DIRECTIONS: Return, unchanged, everything from the start of the records down to and including the line containing "actualizada a la última versión.".

Dataset entries:
──────

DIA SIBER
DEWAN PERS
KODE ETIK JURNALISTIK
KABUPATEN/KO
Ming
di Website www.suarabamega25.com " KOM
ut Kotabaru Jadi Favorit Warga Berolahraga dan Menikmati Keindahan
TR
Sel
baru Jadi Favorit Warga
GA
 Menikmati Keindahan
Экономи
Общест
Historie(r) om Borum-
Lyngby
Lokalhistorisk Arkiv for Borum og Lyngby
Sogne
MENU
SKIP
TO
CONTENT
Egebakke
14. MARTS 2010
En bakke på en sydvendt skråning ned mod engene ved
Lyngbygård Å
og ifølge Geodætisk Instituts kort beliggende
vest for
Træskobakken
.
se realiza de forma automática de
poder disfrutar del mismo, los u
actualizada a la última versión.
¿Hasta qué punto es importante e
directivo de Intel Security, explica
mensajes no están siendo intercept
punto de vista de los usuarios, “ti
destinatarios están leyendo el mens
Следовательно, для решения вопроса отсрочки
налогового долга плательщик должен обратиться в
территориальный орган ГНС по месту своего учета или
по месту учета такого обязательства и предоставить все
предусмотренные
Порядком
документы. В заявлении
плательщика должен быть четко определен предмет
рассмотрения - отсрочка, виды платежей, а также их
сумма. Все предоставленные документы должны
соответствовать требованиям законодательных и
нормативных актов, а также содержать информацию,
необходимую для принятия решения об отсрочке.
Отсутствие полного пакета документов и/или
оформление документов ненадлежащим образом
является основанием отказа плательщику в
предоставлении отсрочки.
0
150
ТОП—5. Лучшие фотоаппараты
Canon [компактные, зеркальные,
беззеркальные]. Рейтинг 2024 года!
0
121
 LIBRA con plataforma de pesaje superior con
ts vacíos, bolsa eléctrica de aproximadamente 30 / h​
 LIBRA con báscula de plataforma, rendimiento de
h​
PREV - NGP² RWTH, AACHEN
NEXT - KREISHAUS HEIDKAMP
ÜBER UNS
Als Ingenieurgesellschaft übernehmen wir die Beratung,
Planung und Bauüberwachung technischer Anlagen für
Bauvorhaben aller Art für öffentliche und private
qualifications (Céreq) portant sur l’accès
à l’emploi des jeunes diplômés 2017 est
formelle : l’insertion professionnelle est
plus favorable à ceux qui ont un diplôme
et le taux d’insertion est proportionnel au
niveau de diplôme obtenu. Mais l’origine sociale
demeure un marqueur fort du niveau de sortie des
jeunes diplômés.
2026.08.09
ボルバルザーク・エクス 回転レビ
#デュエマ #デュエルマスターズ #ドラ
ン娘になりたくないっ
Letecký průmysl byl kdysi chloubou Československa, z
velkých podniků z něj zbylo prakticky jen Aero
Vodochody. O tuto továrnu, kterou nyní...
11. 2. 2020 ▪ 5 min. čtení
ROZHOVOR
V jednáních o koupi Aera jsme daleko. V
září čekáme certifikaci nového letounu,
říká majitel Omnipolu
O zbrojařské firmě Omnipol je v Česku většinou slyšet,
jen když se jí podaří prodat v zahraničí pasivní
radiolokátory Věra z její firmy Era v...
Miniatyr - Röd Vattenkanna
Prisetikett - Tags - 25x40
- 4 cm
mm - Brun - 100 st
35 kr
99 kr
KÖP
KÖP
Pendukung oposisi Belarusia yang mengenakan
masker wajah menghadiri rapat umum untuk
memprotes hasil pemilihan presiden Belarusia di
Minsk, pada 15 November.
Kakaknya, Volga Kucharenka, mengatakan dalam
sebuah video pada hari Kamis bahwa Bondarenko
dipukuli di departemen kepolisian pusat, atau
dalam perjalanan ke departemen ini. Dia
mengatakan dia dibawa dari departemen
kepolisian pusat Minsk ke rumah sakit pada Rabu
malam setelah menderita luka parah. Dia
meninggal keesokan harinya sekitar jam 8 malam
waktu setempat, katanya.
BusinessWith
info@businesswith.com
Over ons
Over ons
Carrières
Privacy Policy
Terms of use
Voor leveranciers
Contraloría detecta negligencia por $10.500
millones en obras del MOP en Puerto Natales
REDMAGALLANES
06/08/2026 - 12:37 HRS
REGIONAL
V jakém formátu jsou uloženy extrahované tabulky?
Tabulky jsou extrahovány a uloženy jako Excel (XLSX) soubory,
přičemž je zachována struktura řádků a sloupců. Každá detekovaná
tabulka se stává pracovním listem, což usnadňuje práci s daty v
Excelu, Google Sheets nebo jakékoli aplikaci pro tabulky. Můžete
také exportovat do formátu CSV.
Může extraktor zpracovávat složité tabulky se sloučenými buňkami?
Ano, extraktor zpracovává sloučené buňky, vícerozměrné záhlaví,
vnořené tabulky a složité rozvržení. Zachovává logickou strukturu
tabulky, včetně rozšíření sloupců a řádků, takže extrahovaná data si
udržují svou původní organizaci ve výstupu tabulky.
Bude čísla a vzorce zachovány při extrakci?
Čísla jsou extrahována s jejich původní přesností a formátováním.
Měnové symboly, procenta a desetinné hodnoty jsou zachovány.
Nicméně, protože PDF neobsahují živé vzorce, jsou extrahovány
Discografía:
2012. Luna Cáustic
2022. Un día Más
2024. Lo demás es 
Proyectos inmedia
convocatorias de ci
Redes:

──────

TASK RESULT:
DIA SIBER
DEWAN PERS
KODE ETIK JURNALISTIK
KABUPATEN/KO
Ming
di Website www.suarabamega25.com " KOM
ut Kotabaru Jadi Favorit Warga Berolahraga dan Menikmati Keindahan
TR
Sel
baru Jadi Favorit Warga
GA
 Menikmati Keindahan
Экономи
Общест
Historie(r) om Borum-
Lyngby
Lokalhistorisk Arkiv for Borum og Lyngby
Sogne
MENU
SKIP
TO
CONTENT
Egebakke
14. MARTS 2010
En bakke på en sydvendt skråning ned mod engene ved
Lyngbygård Å
og ifølge Geodætisk Instituts kort beliggende
vest for
Træskobakken
.
se realiza de forma automática de
poder disfrutar del mismo, los u
actualizada a la última versión.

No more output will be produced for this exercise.